The opening of the Heritage Showroom at Aston Martin Works marks the successful end of a two year refurbishment.










For the first time heritage cars will be sold directly from its Newport Pagnell base, allowing customers to draw on the vast knowledge of the Works team and its experience in handling sales, on-going service and of course, its world-renowned restoration division.

Together with the state-of-the-art modern car showroom, which was opened just over a year ago, the Heritage Showroom offers customers the unique experience of being able to view and compare cars from every era of Aston Martin's 100 years at Aston Martin Works.










Fittingly, the Heritage Showroom is housed within the restored Olympia building - itself also now 100 years old - which has been central to the Aston Martin story since its move to Newport Pagnell in 1957.

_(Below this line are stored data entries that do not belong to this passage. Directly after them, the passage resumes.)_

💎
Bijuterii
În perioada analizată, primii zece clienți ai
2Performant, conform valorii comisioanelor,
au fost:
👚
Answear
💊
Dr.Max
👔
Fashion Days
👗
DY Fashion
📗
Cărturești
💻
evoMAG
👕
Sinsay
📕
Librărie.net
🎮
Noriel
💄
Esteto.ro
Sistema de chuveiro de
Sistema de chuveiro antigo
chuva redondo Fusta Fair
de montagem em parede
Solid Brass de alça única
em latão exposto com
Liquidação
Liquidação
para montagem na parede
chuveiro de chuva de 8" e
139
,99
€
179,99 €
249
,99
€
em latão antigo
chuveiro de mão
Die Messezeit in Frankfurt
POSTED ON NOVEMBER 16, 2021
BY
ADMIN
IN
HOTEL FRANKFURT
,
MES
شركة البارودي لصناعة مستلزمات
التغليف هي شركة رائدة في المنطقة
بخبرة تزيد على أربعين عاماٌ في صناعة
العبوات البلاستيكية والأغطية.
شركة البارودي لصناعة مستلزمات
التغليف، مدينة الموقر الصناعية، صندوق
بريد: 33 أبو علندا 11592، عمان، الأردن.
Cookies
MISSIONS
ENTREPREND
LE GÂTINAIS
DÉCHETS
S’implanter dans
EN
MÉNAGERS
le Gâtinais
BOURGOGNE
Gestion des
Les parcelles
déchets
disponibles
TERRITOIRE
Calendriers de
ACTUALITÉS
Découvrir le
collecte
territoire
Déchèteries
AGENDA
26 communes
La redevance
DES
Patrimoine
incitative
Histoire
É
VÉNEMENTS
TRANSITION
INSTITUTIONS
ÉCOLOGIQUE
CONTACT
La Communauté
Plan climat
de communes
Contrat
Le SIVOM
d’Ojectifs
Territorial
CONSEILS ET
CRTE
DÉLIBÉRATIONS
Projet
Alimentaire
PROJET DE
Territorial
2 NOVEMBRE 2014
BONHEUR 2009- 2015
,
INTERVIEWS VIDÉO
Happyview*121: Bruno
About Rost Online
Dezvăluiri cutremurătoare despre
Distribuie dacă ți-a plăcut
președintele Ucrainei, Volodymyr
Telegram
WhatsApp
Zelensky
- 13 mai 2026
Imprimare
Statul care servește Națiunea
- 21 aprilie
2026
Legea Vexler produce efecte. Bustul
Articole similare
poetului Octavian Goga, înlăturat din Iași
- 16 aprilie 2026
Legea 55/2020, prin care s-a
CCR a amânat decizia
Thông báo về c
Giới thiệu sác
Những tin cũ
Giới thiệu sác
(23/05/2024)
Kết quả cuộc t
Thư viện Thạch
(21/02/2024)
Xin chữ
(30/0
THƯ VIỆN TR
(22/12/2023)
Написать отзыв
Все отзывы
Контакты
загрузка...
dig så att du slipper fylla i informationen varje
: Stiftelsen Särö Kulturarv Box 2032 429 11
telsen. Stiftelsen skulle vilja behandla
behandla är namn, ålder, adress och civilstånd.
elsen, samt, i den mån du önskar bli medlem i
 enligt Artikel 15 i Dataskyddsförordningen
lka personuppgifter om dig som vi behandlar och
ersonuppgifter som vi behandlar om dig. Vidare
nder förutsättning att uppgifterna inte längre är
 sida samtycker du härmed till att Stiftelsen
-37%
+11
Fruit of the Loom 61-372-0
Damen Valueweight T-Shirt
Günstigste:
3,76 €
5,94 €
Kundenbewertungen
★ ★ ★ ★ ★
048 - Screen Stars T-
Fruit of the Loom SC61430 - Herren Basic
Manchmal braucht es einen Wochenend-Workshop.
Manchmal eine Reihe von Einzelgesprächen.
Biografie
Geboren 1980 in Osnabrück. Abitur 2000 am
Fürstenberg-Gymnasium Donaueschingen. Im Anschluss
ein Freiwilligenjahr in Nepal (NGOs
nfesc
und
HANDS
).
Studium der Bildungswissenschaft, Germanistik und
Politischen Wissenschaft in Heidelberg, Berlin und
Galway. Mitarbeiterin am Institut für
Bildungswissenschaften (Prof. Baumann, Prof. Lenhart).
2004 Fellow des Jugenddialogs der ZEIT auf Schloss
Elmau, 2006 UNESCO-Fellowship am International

Following a total refurbishment, the Olympia Building now provides the ideal environment for the display of heritage Aston Martins up to and including the DB7, and a discreet setting for customers to meet with the sales team. It also offers a comfortable 'club-like' space for launches, special events, seminars and conferences. In fact, one of the first events to be staged within it was a seated lunch for over 200 guests.

It is the first Heritage Showroom ever opened by Aston Martin, and has been carefully decorated in a period style, complete with displays of memorabilia from the factory heritage collection.

The building, once an aeroplane hangar, became known as Olympia due to its similarity to the Olympia building in London. It has fulfilled many functions over the years, including use as a machine shop, trim shop and as a service department. Latterly it was the panel shop and home to craftsmen restoring the bodywork of Aston Martin classics.


----------



## VW STEVE. (Mar 18, 2012)

I would like a visit.


----------